*** Opening Document section ***

Article 69 of Regulation (EU) 2024/1689 — Scientific panel of independent experts. Official text, practical interpretation, key obligations and compliance implications.
Official Text Summary
Article 69 of Regulation (EU) 2024/1689 establishes a scientific panel of independent experts to support the enforcement and governance of the EU AI Act, particularly with respect to general-purpose AI (GPAI) models. The Commission is tasked with establishing the panel by means of an implementing act, determining its composition, rules of operation, and the procedure for selecting members.
Panel members are appointed on the basis of their current, high-level scientific or technical expertise in artificial intelligence, and serve in a personal and independent capacity. They are prohibited from acting on behalf of any Member State, EU institution, or private interest, and must declare any potential conflicts of interest before participating in relevant deliberations.
The panel's core mandate includes: providing independent scientific opinions, analyses, and technical advice to the AI Office and, where relevant, to national competent authorities; contributing to the assessment of GPAI models that may present systemic risks; alerting the AI Office to specific concerns; and supporting consistent application of the Regulation across the Union. The panel may also request access to information and documentation from GPAI model providers, subject to confidentiality obligations. Its work complements the institutional structure of the European AI Board and the AI Office, providing an independent scientific layer within the overall governance architecture established by Title VII.

*** Closing Document section ***
*** Opening Collected material ***

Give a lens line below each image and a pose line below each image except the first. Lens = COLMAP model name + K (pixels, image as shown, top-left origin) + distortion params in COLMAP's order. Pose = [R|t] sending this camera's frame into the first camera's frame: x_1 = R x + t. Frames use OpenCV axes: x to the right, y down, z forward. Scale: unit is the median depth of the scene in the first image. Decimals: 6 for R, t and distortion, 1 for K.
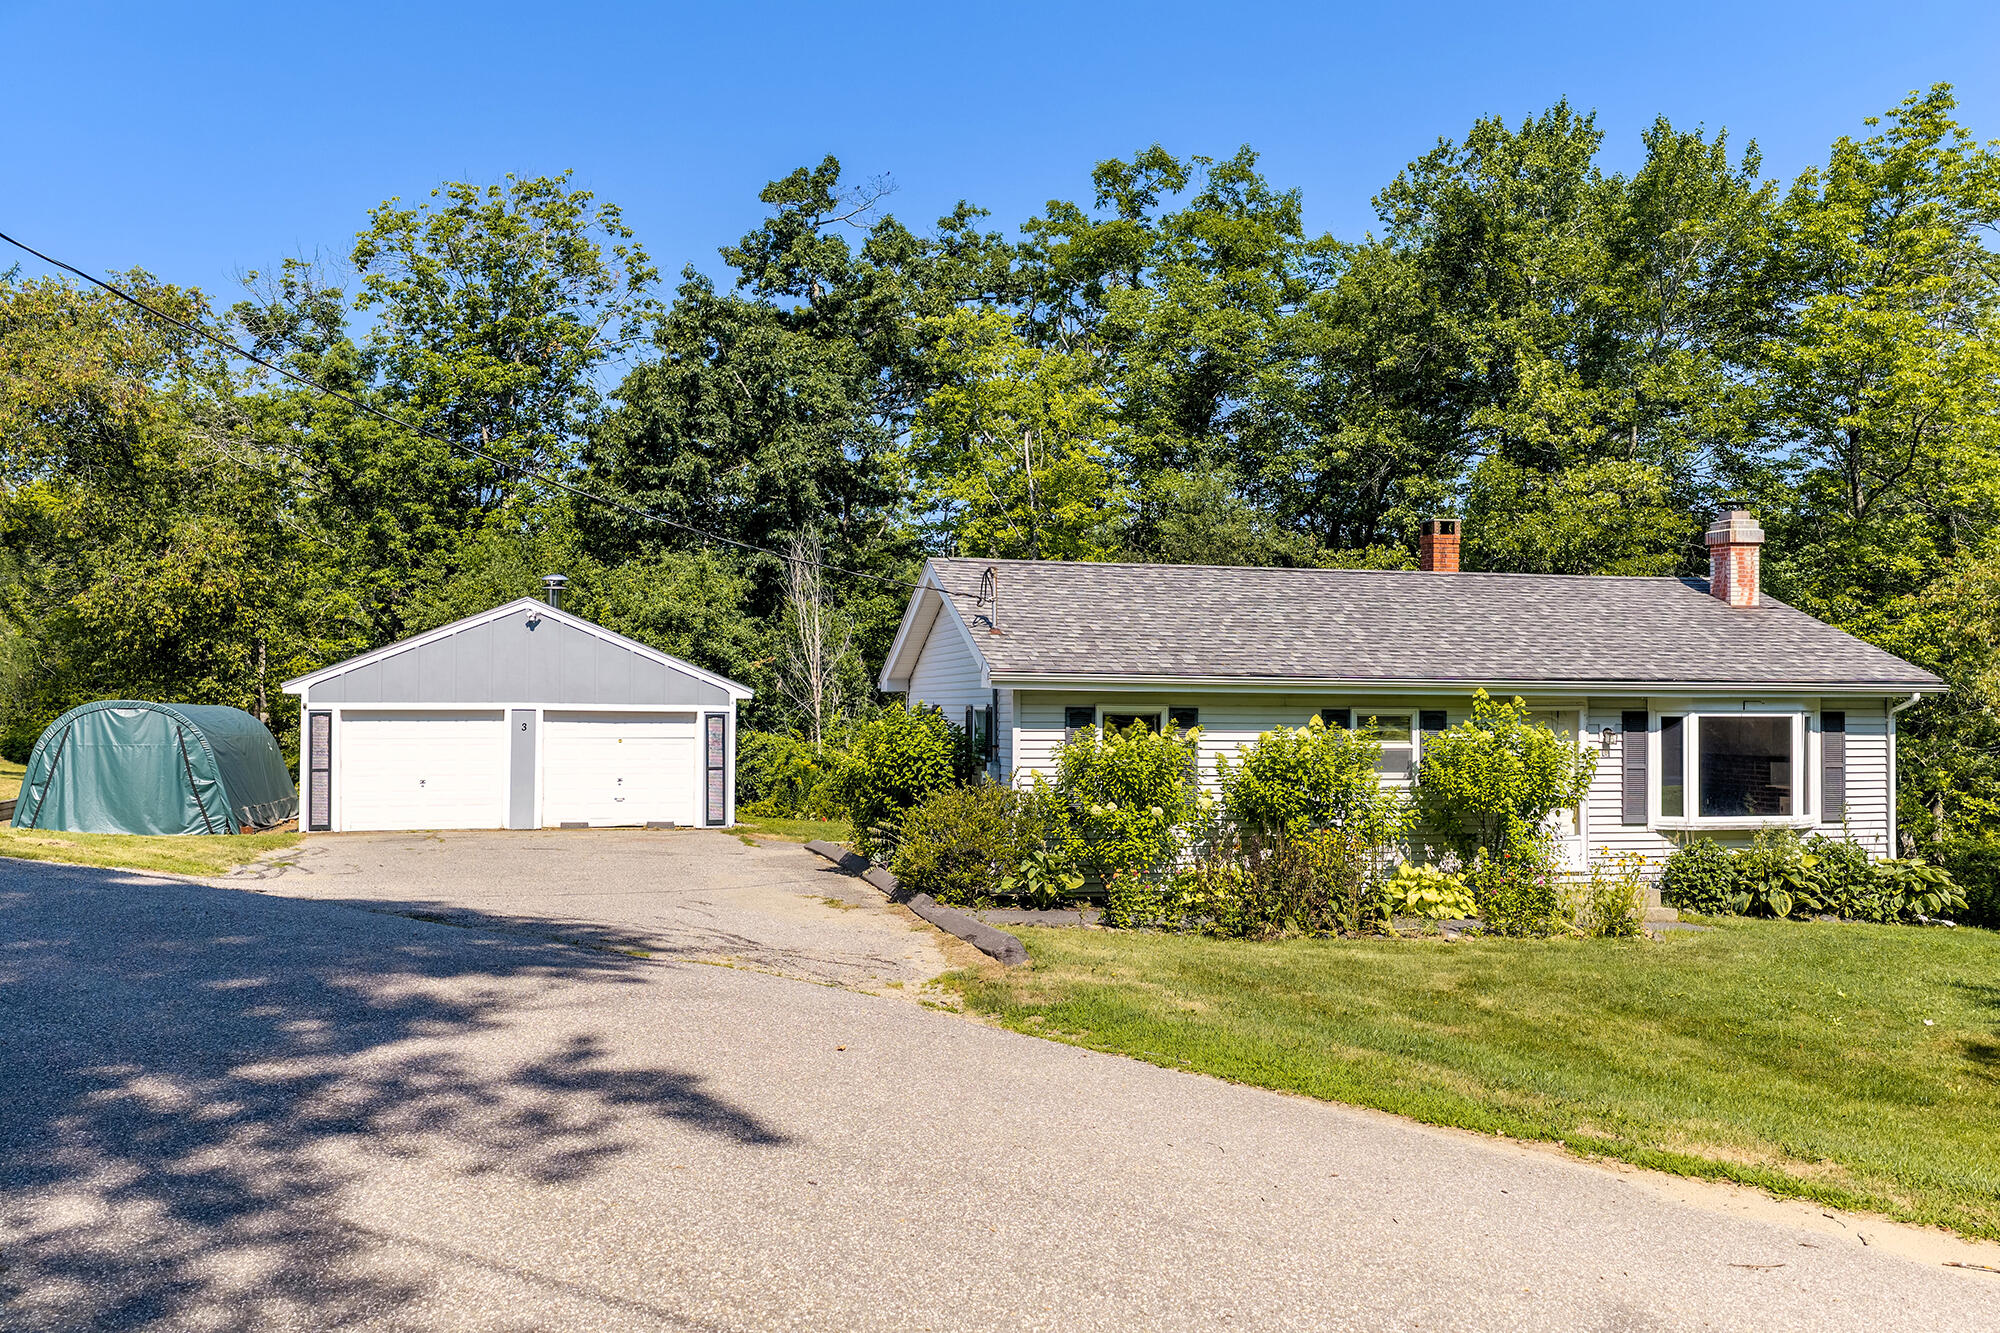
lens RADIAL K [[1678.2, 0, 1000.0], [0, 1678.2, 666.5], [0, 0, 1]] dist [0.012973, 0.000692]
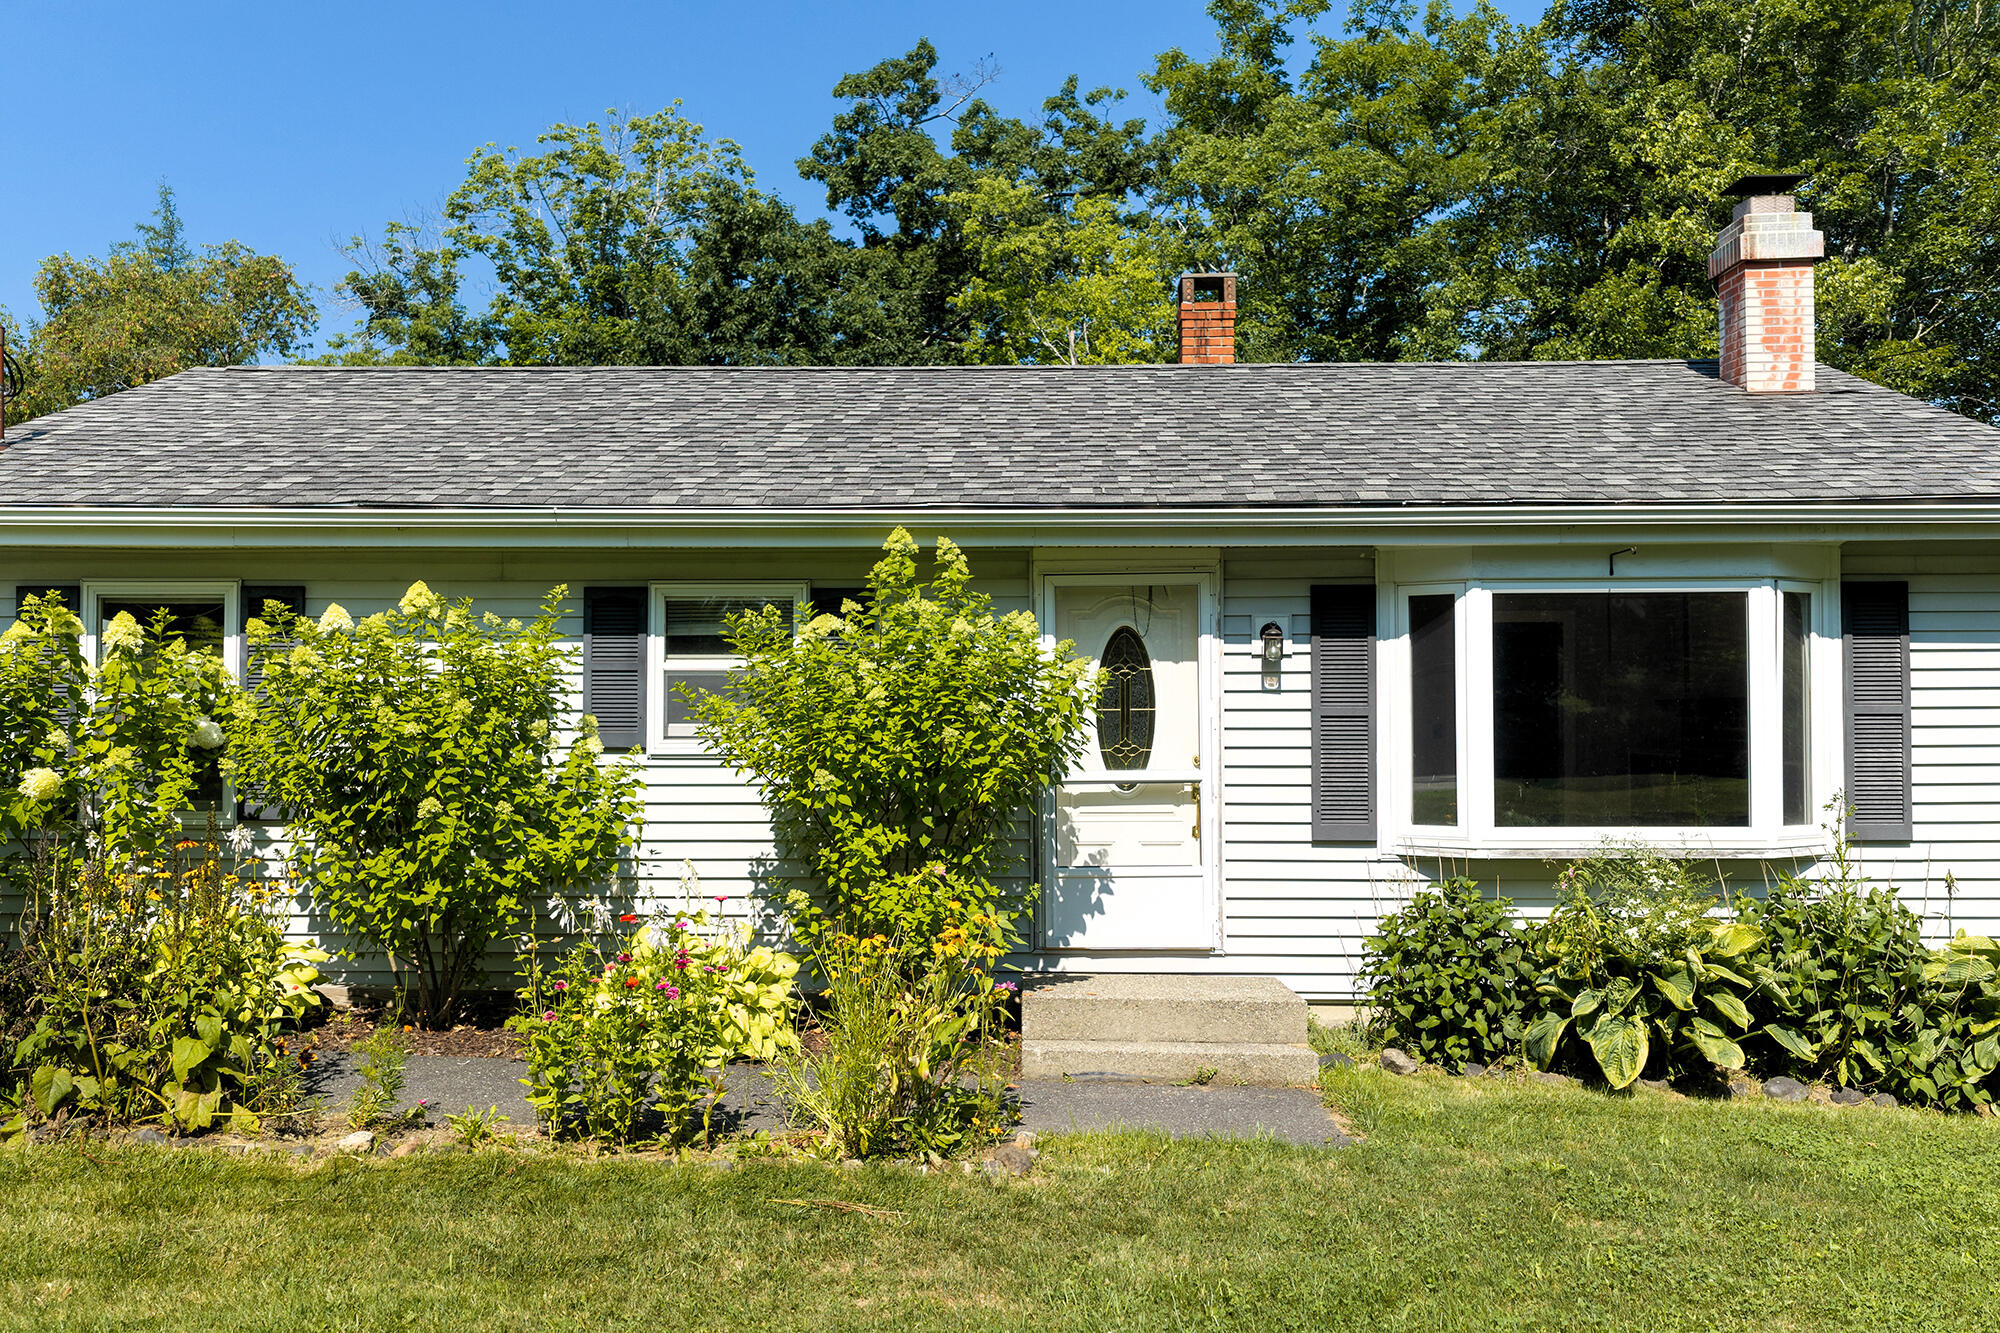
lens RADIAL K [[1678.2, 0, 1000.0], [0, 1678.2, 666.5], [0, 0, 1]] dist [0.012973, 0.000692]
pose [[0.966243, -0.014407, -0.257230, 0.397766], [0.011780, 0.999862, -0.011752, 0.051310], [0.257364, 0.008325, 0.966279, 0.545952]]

*** Closing Collected material ***

§ Aim of the task: Retype the Article 69 summary in full, word for word. The data has no connection to the Article 69 summary.

§ Task answer:
Article 69 of Regulation (EU) 2024/1689 — Scientific panel of independent experts. Official text, practical interpretation, key obligations and compliance implications.
Official Text Summary
Article 69 of Regulation (EU) 2024/1689 establishes a scientific panel of independent experts to support the enforcement and governance of the EU AI Act, particularly with respect to general-purpose AI (GPAI) models. The Commission is tasked with establishing the panel by means of an implementing act, determining its composition, rules of operation, and the procedure for selecting members.
Panel members are appointed on the basis of their current, high-level scientific or technical expertise in artificial intelligence, and serve in a personal and independent capacity. They are prohibited from acting on behalf of any Member State, EU institution, or private interest, and must declare any potential conflicts of interest before participating in relevant deliberations.
The panel's core mandate includes: providing independent scientific opinions, analyses, and technical advice to the AI Office and, where relevant, to national competent authorities; contributing to the assessment of GPAI models that may present systemic risks; alerting the AI Office to specific concerns; and supporting consistent application of the Regulation across the Union. The panel may also request access to information and documentation from GPAI model providers, subject to confidentiality obligations. Its work complements the institutional structure of the European AI Board and the AI Office, providing an independent scientific layer within the overall governance architecture established by Title VII.